§ GIVEN TEXT:
*** Block opens ***
Behind phone numbers and email addresses there are well defined and established standards and they are hard to understand thoroughly within the constrained time budget of a typical „business project“, because the time should be allocated to enhancing the business logic and not to reinventing the basics. Unless there is a real need to do so, of course.

Just to give an idea: When phone numbers are parsed or provided by user input, they can start with a „+“ sign or use some country specific logic to express, to which country they belong. And then the „+1“, for example, does not stand for the United States alone, but also for Canada and some smaller countries that are in some way associated with the United States or Canada. Further analysis of the number is required to know about that. The prefix for international number is often „00“, but in the United States it is „011“ and there were and are some other variants, that are still frequently used. Some people like to write something like „+49(0)431 77 88 99 11 1“ instead of „+49 431 77 88 99 11 1“. We can constrain the input to the variants we happen to think of and force the supplier of data to comply, but why bother? Why not accept legitimate formats, as long as they are correct and unambiguous?

Now for E-Mail-addresses there is the famous one page regular expression to recognize correct email addresses which is even by itself not totally complete. Find it at the bottom of the article…

Of course it includes some rarely used variants of email addresses that were once used and have not been completely abolished officially, but it is hard to draw and exact border for this.

So the general recommendation is to find a good library for working with email addresses and phone numbers. Maybe the library can even to some extent eliminate input strings that are formally complying the format, but know to be incorrect by knowing about numbering schemes world wide or about email domains or even by performing lookups.

Another strong recommendation is to store data like email addresses and phone numbers in a technical format, that is in the example of phone numbers always starting with a „+“ followed by digits only. For input any positioning of spaces is accepted, for output the library knows how to format it correctly. This allows selecting by the numbers without dealing with complex formatting, by just using the technical format in the query as well.
*** Block closes ***
§ YOUR GOAL:
Copy the passage on phone numbers and email addresses from "Now for E-Mail-addresses" to "border for this.", and put "pattern" wherever "regular expression" appears.

Stored data entries:
*** Block opens ***
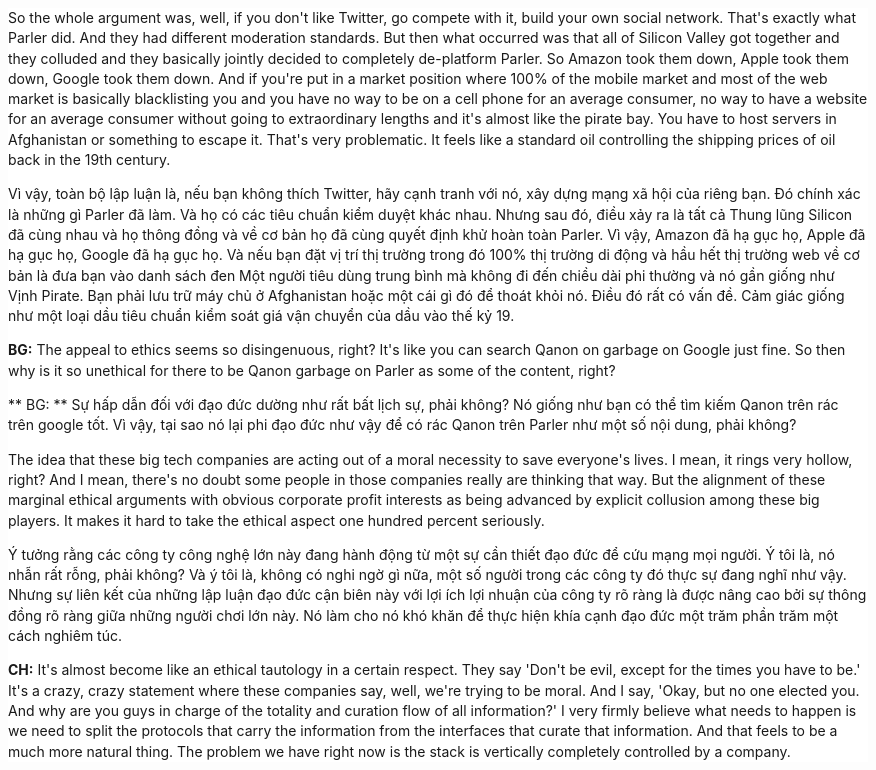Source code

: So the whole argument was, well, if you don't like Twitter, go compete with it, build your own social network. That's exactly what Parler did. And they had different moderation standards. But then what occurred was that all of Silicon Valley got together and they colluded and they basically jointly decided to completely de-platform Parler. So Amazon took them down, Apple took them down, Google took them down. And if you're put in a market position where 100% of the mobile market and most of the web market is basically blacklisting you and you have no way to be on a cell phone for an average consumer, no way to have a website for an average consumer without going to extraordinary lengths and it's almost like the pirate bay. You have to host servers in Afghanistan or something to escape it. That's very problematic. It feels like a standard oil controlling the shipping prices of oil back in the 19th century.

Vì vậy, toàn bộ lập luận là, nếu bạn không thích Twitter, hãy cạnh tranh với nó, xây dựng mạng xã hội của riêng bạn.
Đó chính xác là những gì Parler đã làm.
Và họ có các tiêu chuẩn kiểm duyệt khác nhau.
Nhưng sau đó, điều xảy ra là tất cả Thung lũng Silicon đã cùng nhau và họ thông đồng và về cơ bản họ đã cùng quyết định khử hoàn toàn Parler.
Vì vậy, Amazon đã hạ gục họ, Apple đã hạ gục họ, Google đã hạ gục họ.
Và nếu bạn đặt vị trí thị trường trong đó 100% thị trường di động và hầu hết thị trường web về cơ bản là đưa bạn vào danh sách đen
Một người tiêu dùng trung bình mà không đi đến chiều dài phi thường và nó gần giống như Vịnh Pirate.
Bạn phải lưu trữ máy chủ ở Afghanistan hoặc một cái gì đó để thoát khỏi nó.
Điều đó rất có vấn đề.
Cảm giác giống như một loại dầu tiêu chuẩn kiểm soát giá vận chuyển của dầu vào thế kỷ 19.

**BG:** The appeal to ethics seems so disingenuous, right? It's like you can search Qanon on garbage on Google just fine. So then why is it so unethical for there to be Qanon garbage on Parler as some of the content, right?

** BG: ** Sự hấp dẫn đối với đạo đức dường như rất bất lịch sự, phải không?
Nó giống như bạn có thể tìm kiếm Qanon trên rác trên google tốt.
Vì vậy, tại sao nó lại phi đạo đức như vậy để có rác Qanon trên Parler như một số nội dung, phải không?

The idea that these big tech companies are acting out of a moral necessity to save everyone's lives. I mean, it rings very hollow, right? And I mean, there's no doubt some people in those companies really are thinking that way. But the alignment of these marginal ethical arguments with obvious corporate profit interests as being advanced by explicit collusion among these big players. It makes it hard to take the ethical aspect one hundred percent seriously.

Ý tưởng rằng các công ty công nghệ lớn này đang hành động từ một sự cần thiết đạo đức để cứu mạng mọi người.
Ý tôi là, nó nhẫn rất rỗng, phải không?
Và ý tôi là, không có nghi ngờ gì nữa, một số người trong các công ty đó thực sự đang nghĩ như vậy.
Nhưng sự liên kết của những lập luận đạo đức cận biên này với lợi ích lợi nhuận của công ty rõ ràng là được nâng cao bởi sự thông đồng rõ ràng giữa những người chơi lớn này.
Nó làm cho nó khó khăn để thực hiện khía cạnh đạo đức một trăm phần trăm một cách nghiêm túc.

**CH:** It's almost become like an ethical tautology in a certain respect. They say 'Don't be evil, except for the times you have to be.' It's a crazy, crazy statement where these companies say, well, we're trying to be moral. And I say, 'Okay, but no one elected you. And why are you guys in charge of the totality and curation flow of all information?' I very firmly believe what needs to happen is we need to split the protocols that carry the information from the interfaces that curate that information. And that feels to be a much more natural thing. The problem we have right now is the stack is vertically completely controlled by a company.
*** Block closes ***
§ TASK SOLUTION:
Now for E-Mail-addresses there is the famous one page pattern to recognize correct email addresses which is even by itself not totally complete. Find it at the bottom of the article…

Of course it includes some rarely used variants of email addresses that were once used and have not been completely abolished officially, but it is hard to draw and exact border for this.